WORK TASK: Could you give every record again, exactly as it reads?

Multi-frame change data
● ● ●

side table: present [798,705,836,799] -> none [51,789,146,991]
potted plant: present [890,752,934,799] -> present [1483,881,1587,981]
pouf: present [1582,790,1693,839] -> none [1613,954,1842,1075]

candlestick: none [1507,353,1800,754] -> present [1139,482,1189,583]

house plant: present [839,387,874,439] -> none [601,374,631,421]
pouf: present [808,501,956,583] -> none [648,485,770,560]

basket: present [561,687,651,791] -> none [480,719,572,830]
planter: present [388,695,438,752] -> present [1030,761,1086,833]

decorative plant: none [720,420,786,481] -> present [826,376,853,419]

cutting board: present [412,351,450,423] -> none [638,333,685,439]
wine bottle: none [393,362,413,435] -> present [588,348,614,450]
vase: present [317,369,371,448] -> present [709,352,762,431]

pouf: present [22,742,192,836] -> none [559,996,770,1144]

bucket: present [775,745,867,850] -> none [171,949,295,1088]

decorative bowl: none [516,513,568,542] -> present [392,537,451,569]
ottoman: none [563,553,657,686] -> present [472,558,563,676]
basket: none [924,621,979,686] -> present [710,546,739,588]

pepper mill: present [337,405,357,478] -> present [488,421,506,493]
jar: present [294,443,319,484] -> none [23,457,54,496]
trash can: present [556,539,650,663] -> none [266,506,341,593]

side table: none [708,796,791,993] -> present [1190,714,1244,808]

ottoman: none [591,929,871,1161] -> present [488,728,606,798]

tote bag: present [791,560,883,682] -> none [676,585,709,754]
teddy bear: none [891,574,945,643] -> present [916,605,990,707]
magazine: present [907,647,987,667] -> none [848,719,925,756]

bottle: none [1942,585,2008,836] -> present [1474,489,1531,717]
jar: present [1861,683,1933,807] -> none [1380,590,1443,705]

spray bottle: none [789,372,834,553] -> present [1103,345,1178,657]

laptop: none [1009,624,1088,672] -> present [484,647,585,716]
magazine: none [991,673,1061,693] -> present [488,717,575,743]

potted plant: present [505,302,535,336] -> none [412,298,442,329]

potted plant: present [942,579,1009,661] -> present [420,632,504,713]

● ● ●

SOLUTION TO THIS TASK:
side table: present [798,705,836,799] -> none [51,789,146,991]
potted plant: present [890,752,934,799] -> present [1483,881,1587,981]
pouf: present [1582,790,1693,839] -> none [1613,954,1842,1075]

candlestick: none [1507,353,1800,754] -> present [1139,482,1189,583]

house plant: present [839,387,874,439] -> none [601,374,631,421]
pouf: present [808,501,956,583] -> none [648,485,770,560]

basket: present [561,687,651,791] -> none [480,719,572,830]
planter: present [388,695,438,752] -> present [1030,761,1086,833]

decorative plant: none [720,420,786,481] -> present [826,376,853,419]

cutting board: present [412,351,450,423] -> none [638,333,685,439]
wine bottle: none [393,362,413,435] -> present [588,348,614,450]
vase: present [317,369,371,448] -> present [709,352,762,431]

pouf: present [22,742,192,836] -> none [559,996,770,1144]

bucket: present [775,745,867,850] -> none [171,949,295,1088]

decorative bowl: none [516,513,568,542] -> present [392,537,451,569]
ottoman: none [563,553,657,686] -> present [472,558,563,676]
basket: none [924,621,979,686] -> present [710,546,739,588]

pepper mill: present [337,405,357,478] -> present [488,421,506,493]
jar: present [294,443,319,484] -> none [23,457,54,496]
trash can: present [556,539,650,663] -> none [266,506,341,593]

side table: none [708,796,791,993] -> present [1190,714,1244,808]

ottoman: none [591,929,871,1161] -> present [488,728,606,798]

tote bag: present [791,560,883,682] -> none [676,585,709,754]
teddy bear: none [891,574,945,643] -> present [916,605,990,707]
magazine: present [907,647,987,667] -> none [848,719,925,756]

bottle: none [1942,585,2008,836] -> present [1474,489,1531,717]
jar: present [1861,683,1933,807] -> none [1380,590,1443,705]

spray bottle: none [789,372,834,553] -> present [1103,345,1178,657]

laptop: none [1009,624,1088,672] -> present [484,647,585,716]
magazine: none [991,673,1061,693] -> present [488,717,575,743]

potted plant: present [505,302,535,336] -> none [412,298,442,329]

potted plant: present [942,579,1009,661] -> present [420,632,504,713]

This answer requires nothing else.